Oggi è quel giorno in cui, una volta di più, ci fermiamo e guardiamo il cielo. Come per cercare un segno, per ritrovare quei rassicuranti cenni della mano e del capo che Gigi Riva ti rivolgeva quando lo incrociavi per le vie della nostra città. È il primo compleanno senza di lui, ma mai come in questo caso è lecito parlare di presenza totale. Nell’esempio, nei ricordi, nei numeri, nel vento che sferza le coste della sua amata terra d’adozione, nel rombo della passione rossoblù, nel mondo calcistico (e non solo) che lo ha sempre ammirato e celebrato.
Il 7 novembre 1944 una Lombardia grigia e ruvida sente i primi vagiti di Luigi, che 19 anni dopo in Sardegna troverà la sua vera casa, per sempre. Crudele il destino di quel ragazzo forgiato brutalmente dalla vita, che calciava forte, sì, ma che soprattutto calciava con l’anima. La gente dell’Isola lo sentì subito come uno di loro, ben prima che diventasse “Giggirrivva”. Gigi non era solo il talento, l’acrobazia, il gol spettacolare: era la lotta, la resistenza, il silenzio che precede l’urlo. Era l’eco di un tuono lontano che portava con sé il profumo del mare.
Gigi era la coerenza, forse il valore più alto tra i tanti che incarna. La capacità di dire no anche quando sembrerebbe impossibile, l’hombre vertical come soprannome più gradito, più azzeccato, tra i moltissimi a lui attribuiti.

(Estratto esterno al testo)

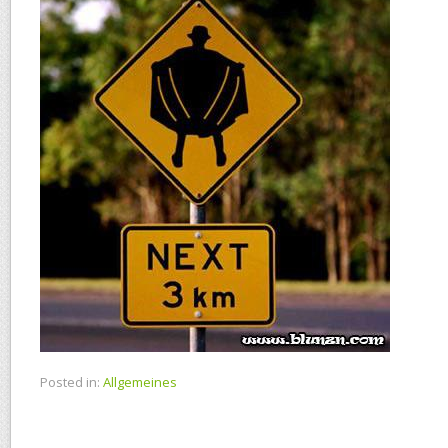
Posted in:
Allgemeines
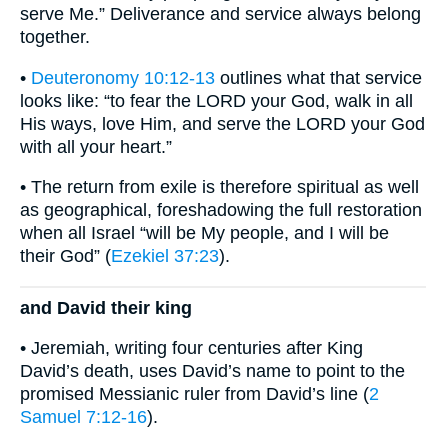
serve Me.” Deliverance and service always belong
together.
•
Deuteronomy 10:12-13
outlines what that service
looks like: “to fear the LORD your God, walk in all
His ways, love Him, and serve the LORD your God
with all your heart.”
• The return from exile is therefore spiritual as well
as geographical, foreshadowing the full restoration
when all Israel “will be My people, and I will be
their God” (
Ezekiel 37:23
).
and David their king
• Jeremiah, writing four centuries after King
David’s death, uses David’s name to point to the
promised Messianic ruler from David’s line (
2
Samuel 7:12-16
).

Lo Scudetto del 1970 come perla per gli almanacchi e spilla che permette oggi di parlare con ulteriore forza di ciò che è stato. Ma un trionfo calcistico è riduttivo per spiegare cosa ha rappresentato Gigi Riva, insieme ai suoi amici-compagni di squadra, per generazioni. Se oggi anche i più piccoli vedono Rombo di Tuono come un supereroe più che mai attuale, è perché il suo Mito resiste e rinverdisce quotidianamente, come faceva lui di fronte a ingiustizie, tormenti, tackle.

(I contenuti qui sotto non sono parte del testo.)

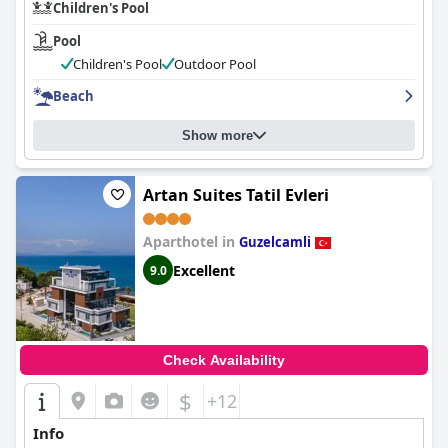
Children's Pool
Pool
Children's Pool
Outdoor Pool
Beach
Show more
Artan Suites Tatil Evleri
Aparthotel in
Guzelcamli
Excellent
9.0
Check Availability
$
+12
Info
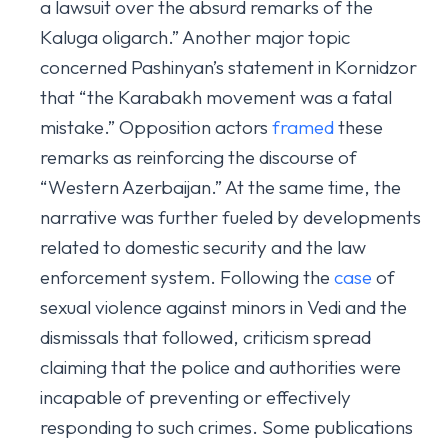
a lawsuit over the absurd remarks of the
Kaluga oligarch.” Another major topic
concerned Pashinyan’s statement in Kornidzor
that “the Karabakh movement was a fatal
mistake.” Opposition actors
framed
these
remarks as reinforcing the discourse of
“Western Azerbaijan.” At the same time, the
narrative was further fueled by developments
related to domestic security and the law
enforcement system. Following the
case
of
sexual violence against minors in Vedi and the
dismissals that followed, criticism spread
claiming that the police and authorities were
incapable of preventing or effectively
responding to such crimes. Some publications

Ogni gol di Riva era un messaggio: a sé stesso, a chi gli voleva davvero bene, a chi vedeva la Sardegna nel modo sbagliato. Il miglior marcatore della Nazionale italiana con un record che appare indistruttibile per i campioni passati dopo di lui, guerriero dal cuore nobile, che lottava anche al costo di farsi male, e lui la gamba la sacrificò per due volte, sempre in azzurro.
“Qui c’è tutto quello di cui ho bisogno,” diceva della Sardegna, senza retorica o ruffianeria. Perché Gigi sapeva che l’amore vero non ha bisogno di riflettori, ma di radici. Oggi, da molti anni, per chi tifa Cagliari e non solo, è il “Natale rossoblù”. Il 22 gennaio 2024 la Sardegna si fermava per dirgli addio. Iniziava un corteo silenzioso e composto: uomini e donne, giovani e anziani, come in un pellegrinaggio, a rendere omaggio al campione che non aveva mai lasciato la sua Terra. Era come se ogni passo, ogni sguardo rivolto a Gigi fosse un modo per dirgli: “Grazie per averci scelto, grazie per non averci mai tradito”.
Oggi, nel giorno in cui avrebbe compiuto ottant’anni, celebriamo quell’uomo che ha fatto innamorare intere generazioni. Chiudendo gli occhi, sembra quasi di sentire ancora il boato di quel suo tiro in porta, come una promessa che non si spegne, come una leggenda che cresce e si rinnova.
Buon compleanno, Gigi. E grazie, in eterno.